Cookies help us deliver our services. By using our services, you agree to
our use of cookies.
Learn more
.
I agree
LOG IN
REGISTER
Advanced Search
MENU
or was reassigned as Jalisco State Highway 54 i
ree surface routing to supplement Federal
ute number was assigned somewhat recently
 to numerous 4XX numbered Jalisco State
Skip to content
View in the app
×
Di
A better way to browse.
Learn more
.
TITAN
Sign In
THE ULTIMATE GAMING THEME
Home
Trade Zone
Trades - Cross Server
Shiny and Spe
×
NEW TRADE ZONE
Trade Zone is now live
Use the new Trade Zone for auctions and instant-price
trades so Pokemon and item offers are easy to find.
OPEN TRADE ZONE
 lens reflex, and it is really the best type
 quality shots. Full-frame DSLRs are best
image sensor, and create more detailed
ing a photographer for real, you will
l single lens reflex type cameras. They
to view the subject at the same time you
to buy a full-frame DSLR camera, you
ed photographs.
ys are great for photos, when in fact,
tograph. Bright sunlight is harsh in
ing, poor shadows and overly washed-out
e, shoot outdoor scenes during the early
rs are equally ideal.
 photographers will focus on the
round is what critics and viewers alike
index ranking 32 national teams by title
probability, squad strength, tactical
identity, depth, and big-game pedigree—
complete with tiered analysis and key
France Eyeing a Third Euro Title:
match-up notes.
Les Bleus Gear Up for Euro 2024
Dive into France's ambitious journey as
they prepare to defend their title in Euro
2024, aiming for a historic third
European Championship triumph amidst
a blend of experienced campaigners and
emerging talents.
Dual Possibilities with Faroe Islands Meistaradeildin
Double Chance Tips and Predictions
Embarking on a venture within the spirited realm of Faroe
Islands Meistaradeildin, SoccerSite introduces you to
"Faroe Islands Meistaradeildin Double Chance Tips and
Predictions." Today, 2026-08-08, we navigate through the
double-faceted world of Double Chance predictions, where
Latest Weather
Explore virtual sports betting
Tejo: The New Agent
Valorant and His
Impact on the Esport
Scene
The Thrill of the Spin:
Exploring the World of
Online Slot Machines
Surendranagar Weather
# # # #
WORK TO BE COMPLETED:
Each line above with the string "Meistaradeildin" in it should be located and copied.

EXPECTED ANSWER:
Dual Possibilities with Faroe Islands Meistaradeildin
Islands Meistaradeildin, SoccerSite introduces you to
"Faroe Islands Meistaradeildin Double Chance Tips and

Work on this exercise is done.